Contemplación: Total y perfecta
Fieles a la Regla de la Sociedad de San Vicente de Paúl, “nos esforzamos por establecer relaciones basadas en la confianza y la amistad” con los prójimos a quienes servimos [Regla, Parte I, 1.9]. Es fácil recordar la importancia de la amistad. Al fin y al cabo, es uno de nuestros elementos esenciales, compartida entre los miembros y extendida a los prójimos a quienes servimos. Pero ¿y la confianza? Si no confío en mi prójimo, ¿puedo realmente llamarlo amigo?
La confianza es el fundamento de todas las relaciones sólidas: relaciones comerciales, matrimonios y amistades. Si bien nuestras amistades con los vecinos de al lado, compañeros de trabajo, viejos camaradas del ejército o nuestros confidentes más cercanos puedan diferir en su naturaleza, todo tipo de amistad depende de la confianza. De hecho, sin confianza, ni siquiera las consideraríamos amistades.
No existe un solo amigo; siempre hay al menos dos. Para tener un amigo, hay que ser amigo. Y así como la amistad en sí se define por esta reciprocidad, también lo está la confianza sobre la que se construye esa amistad. No basta con confiar en el vecino si no buscamos también ganarnos su confianza.
Es muy fácil encontrar defectos en los demás mientras excusamos los nuestros, y es fácil dejar que esta tendencia natural de pensamiento se cuele en nuestras visitas domiciliarias, llevándonos a pensar, quizá de manera inconsciente: “¿por qué han tardado tanto en llamar? ¿Cómo han podido tomar las decisiones que les han llevado a esta crisis? ¿Por qué no ordenan este desorden, buscan un segundo trabajo hasta que pase la crisis?, etc., etc., etc.” Y, sin embargo, cada una de estas preguntas equivale a lo mismo: “¿Por qué no son más como yo?”
Esta no es una pregunta basada en la confianza.
Si buscamos fallos, los encontraremos. Del mismo modo, si buscamos lo bueno, también se manifestará sin duda. Como explicó san Vicente: “Si excusamos estas faltas de nuestros [amigos], obtendremos su confianza” [SVP ES IX, 265]. Esto es especialmente cierto, dado que no podemos confiar en nuestro propio juicio sobre los defectos de los demás.
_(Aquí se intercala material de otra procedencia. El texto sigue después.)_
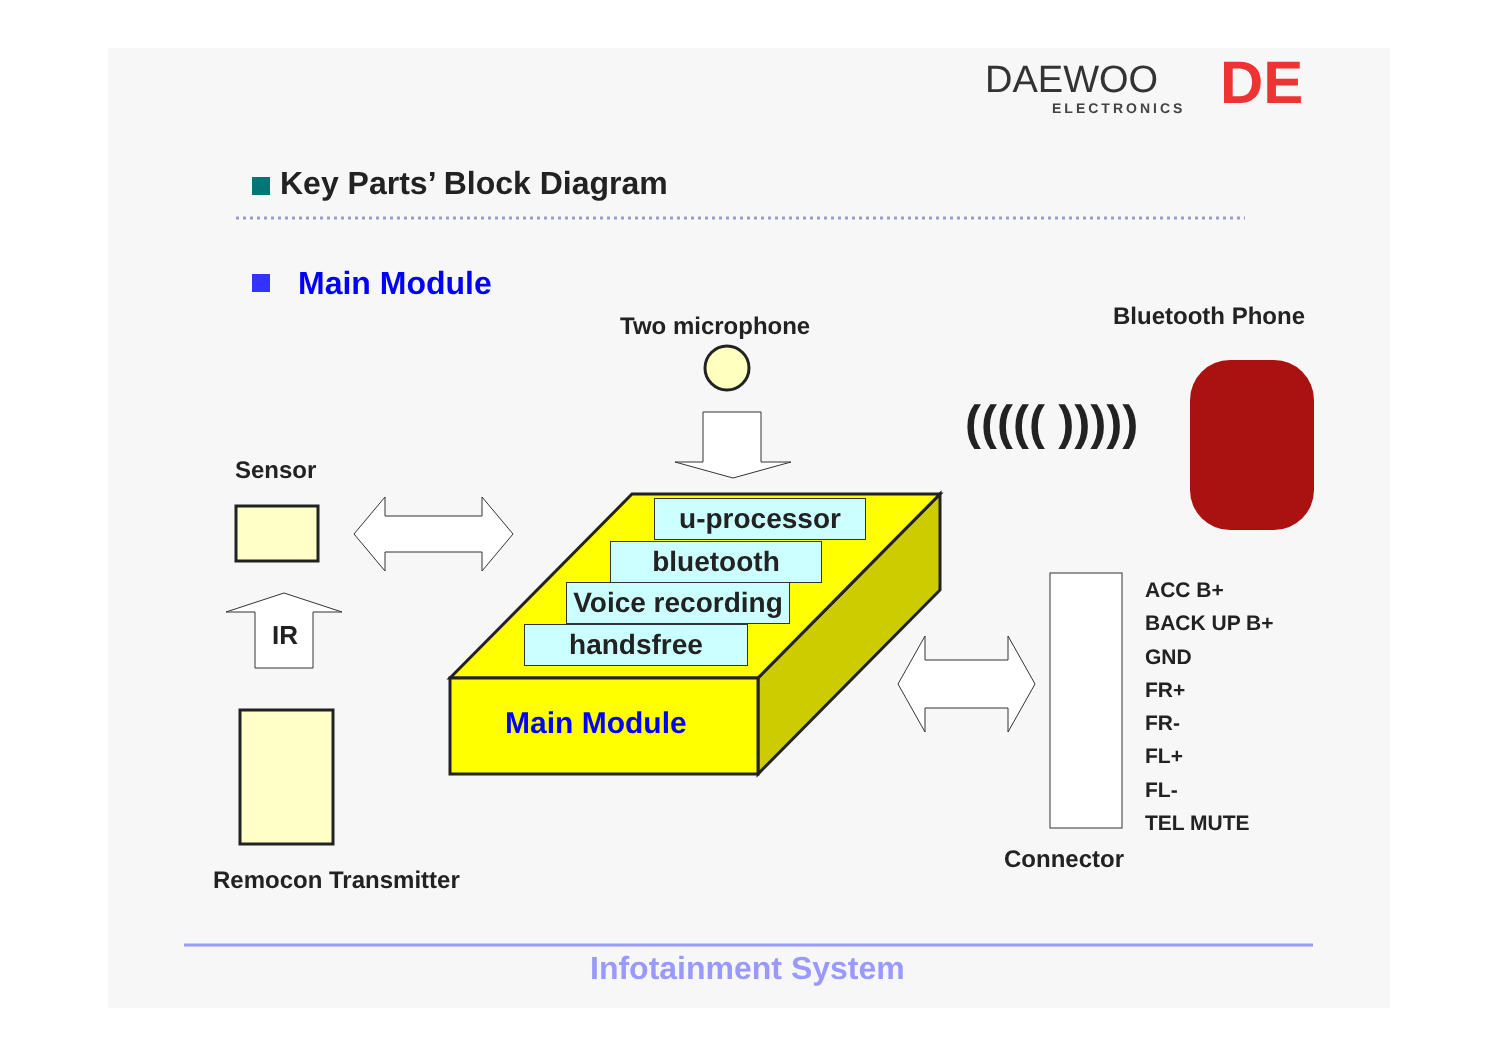DAEWOO
ELECTRONICS DE
Key Parts’ Block Diagram
Main Module
Two microphone Bluetooth Phone
((((( )))))
Sensor
IR
u-processor
bluetooth
Voice recording
handsfree
Main Module
ACC B+
BACK UP B+
GND
FR+
FR-
FL+
FL-
TEL MUTE
Connector
Remocon Transmitter
Infotainment System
Si un día ofrecemos un consejo de buena fe a un amigo, este estará abierto a él si nos hemos mostrado dignos de confianza. Nos concederá el mismo beneficio de la duda que nosotros le concedimos primero.
Dios nos llama a esta vocación. Él nos confía el cuidado de sus amados pobres, pidiéndonos ver su rostro en cada uno de ellos y confiar siempre en su Providencia. Por tanto, si nuestro amor al prójimo, como nos recuerda el Mandamiento Mayor, no puede separarse de nuestro amor a Dios, tampoco puede separarse nuestra confianza en Dios —y, más importante aún, la confianza de Dios en nosotros— de nuestra confianza en el prójimo.
“Tengamos confianza en Dios de forma total y perfecta —dijo Vicente—, y estemos seguros de que, si empezó su obra en nosotros, la llevará a feliz término” [SVP ES XI, 731].
Contemplar
¿Cómo puedo transformar mis dudas y juicios en confianza?
Por Timothy Williams
Director Senior de Formación y Desarrollo de Liderazgo
Sociedad de San Vicente de Paúl USA.